→ **TASK BRIEF**
After locating the line that contains "QsimBC, 1981-01-16: 300 -> 440", restate it and each later line word for word through the end of the records.

------ DATASET CONTENT ------

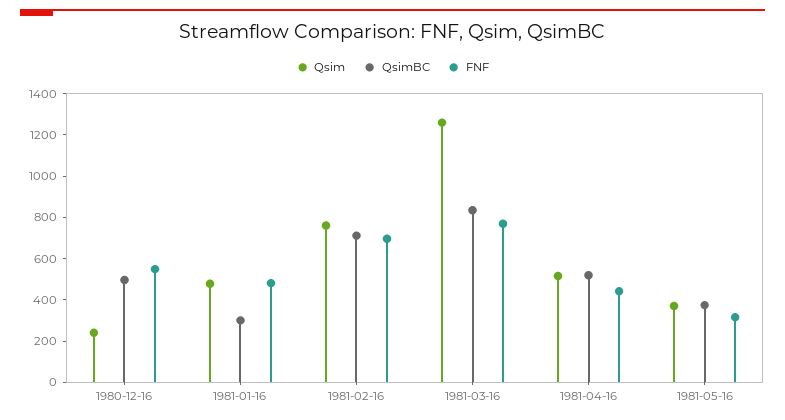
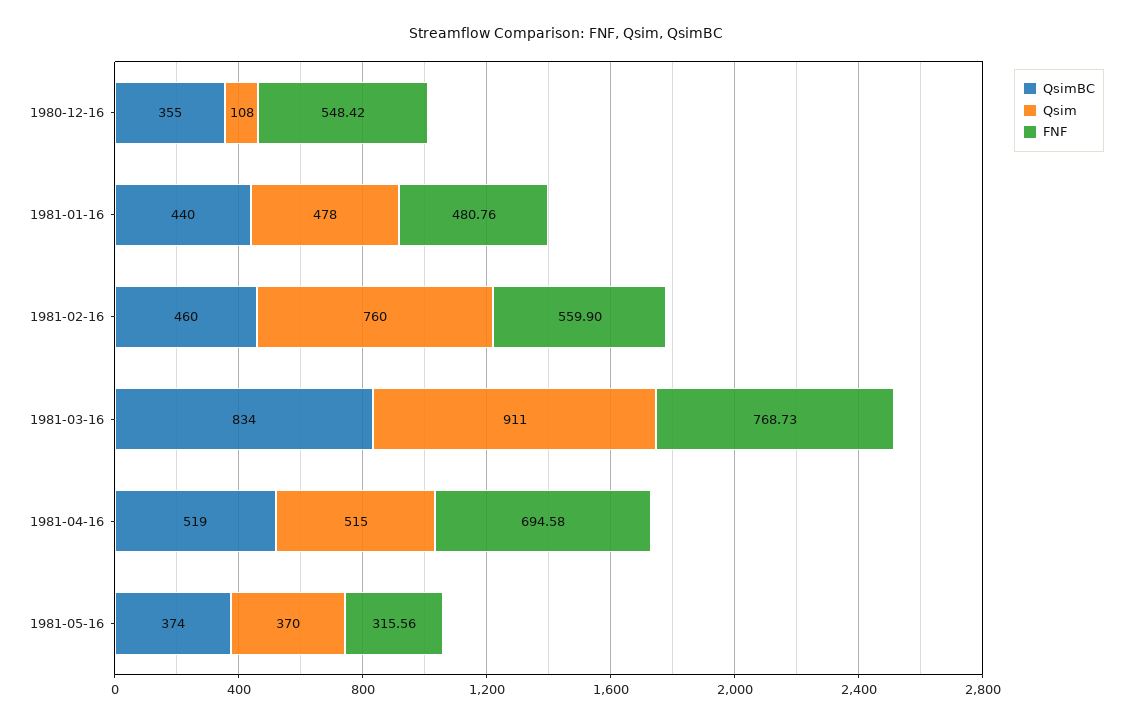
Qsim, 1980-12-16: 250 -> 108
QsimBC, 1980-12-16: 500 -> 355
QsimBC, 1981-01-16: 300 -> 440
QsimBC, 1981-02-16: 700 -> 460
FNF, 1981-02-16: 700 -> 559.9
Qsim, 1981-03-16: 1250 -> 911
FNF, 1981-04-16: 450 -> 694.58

------

→ **ANSWER BOX**
QsimBC, 1981-01-16: 300 -> 440
QsimBC, 1981-02-16: 700 -> 460
FNF, 1981-02-16: 700 -> 559.9
Qsim, 1981-03-16: 1250 -> 911
FNF, 1981-04-16: 450 -> 694.58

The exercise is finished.